Just a note on 50/50 residency - this is increasingly being seen as detrimental for the children (there was a huge study in the news recently). There is evidence to suggest that children do far better if they have a single main home. I think the study concluded that 70/30 or 80/20 would be optimal for the child as retaining a close relationship with the NRP is also very beneficial. (I will include a bias alert - my sister and I had about 80/20 and it worked really well for us.)

It isn't at all surprising that most mothers end up as RP as it is usually women doing the majority of childcare so the status quo argument means mothers get residency. It might be what the women want in the case of divorce, but that doesn't mean men are being discriminated against.
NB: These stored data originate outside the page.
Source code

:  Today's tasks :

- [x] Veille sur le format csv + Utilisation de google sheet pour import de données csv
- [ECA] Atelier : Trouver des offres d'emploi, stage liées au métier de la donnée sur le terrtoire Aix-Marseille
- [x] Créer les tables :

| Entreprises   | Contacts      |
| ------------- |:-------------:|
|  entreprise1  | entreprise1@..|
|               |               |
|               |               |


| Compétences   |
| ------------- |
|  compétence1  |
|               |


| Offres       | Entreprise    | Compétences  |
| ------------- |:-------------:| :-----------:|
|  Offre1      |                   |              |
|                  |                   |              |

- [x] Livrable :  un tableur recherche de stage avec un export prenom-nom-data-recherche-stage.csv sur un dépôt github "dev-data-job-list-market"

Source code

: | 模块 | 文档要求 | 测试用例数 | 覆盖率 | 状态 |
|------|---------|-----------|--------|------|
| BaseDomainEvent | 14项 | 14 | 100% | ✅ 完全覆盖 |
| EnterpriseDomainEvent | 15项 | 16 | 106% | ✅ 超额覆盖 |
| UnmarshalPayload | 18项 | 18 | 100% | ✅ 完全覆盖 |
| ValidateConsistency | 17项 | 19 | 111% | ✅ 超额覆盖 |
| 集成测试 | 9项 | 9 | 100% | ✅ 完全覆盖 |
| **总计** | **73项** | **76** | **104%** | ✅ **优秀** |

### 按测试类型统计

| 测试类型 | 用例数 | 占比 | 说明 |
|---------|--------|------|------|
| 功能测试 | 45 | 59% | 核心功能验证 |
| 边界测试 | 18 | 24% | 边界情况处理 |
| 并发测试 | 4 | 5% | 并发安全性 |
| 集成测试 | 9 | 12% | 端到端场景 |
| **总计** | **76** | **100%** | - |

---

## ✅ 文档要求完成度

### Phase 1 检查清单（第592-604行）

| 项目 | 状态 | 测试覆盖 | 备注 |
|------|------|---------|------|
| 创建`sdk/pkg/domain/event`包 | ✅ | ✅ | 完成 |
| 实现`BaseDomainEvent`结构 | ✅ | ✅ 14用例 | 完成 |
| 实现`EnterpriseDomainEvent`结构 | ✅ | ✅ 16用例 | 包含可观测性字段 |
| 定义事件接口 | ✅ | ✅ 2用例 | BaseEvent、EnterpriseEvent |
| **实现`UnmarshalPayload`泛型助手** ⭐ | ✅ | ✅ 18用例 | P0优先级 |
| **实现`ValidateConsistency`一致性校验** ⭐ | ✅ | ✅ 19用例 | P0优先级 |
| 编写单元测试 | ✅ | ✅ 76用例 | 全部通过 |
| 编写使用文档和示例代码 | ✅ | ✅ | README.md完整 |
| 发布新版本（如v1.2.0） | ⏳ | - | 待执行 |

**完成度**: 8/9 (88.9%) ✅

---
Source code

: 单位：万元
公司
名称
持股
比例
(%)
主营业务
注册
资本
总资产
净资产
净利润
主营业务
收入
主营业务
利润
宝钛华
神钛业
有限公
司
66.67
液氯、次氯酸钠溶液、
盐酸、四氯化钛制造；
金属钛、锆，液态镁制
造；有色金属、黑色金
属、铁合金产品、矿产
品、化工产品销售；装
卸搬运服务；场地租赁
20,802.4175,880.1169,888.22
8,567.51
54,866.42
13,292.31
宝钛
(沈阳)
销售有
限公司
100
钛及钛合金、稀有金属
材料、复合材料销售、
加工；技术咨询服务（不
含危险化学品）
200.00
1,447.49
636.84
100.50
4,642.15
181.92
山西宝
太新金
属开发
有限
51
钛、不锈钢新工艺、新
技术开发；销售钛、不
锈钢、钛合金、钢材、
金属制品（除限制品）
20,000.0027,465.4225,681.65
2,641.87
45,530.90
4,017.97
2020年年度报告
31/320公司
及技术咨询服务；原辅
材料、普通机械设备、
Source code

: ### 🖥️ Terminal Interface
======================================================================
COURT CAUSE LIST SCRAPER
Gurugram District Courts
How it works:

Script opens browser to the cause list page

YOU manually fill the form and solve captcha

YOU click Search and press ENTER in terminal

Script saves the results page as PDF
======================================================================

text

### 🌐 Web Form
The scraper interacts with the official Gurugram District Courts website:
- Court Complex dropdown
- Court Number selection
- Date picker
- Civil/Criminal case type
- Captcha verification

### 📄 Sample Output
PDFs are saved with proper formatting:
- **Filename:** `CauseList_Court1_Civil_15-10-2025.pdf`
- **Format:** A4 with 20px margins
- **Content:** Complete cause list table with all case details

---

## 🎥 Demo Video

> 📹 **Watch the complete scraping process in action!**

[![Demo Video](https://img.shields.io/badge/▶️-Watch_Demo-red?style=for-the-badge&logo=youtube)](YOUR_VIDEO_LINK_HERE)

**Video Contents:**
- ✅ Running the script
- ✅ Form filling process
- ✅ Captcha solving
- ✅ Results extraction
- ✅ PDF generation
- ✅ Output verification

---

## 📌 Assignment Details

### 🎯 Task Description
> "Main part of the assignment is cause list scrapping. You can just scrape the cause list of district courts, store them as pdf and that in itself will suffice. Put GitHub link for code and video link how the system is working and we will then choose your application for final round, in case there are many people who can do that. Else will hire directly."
The argument is simple - if you want to be sure of residency in the case of divorce, then you need to do more than half of the childcare and parenting.

slugseatlettuce · 19/04/2016 18:25

This reply has been deleted

Message withdrawn at poster's request.

FreshwaterSelkie · 19/04/2016 18:43

If you're a moderate, conservative feminist, Olivia, can you please tell me who are your moderate feminist role models?

BuffytheReasonableFeminist · 19/04/2016 18:43

This reply has been deleted

Message withdrawn at poster's request.

BertrandRussell · 19/04/2016 18:57

I've always thought that, if only it were financially possible, the best thing would ever for the children to have a house and for the parents to live in it for half the week each. 50:50 parenting but 100% residency.

AuntDotsie · 19/04/2016 19:00

That being a women who chooses to embody the 'stereotype' by being a SAHM should be afforded the same appreciation and respect as those that defy it.

I've become more feminist since becoming a mother and a SAHM. I don't feel disrespected by other feminists. It's mostly only other women who will appreciate the sacrifices involved, and mostly only feminists who understand the inner conflict it can produce.

JessicasElephant · 19/04/2016 19:53

Damn, I should have saved that study. I'll try to find it, though I can't remember where I read it. There's so few that compare outcomes for children within different residency arrangements, other than consistently showing that a good relationship with the parents is best.

This has some interesting things to say about outcomes for children, though it isn't specifically looking at what the optimal time patterns are:
http://www.nuffieldfoundation.org/sites/default/files/files/Would%20legislation%20for%20shared%20parenting%20time%20help%20children)OXLAP%20FPB%207.pdf

I agree that in a perfect world having a true home with each parent is absolutely ideal bertrand, but IMO (though I'm trying to find the research to back it up) it isn't really practical to have two homes and expect a person (adult or child) to cope as well as they do with one 'main' home.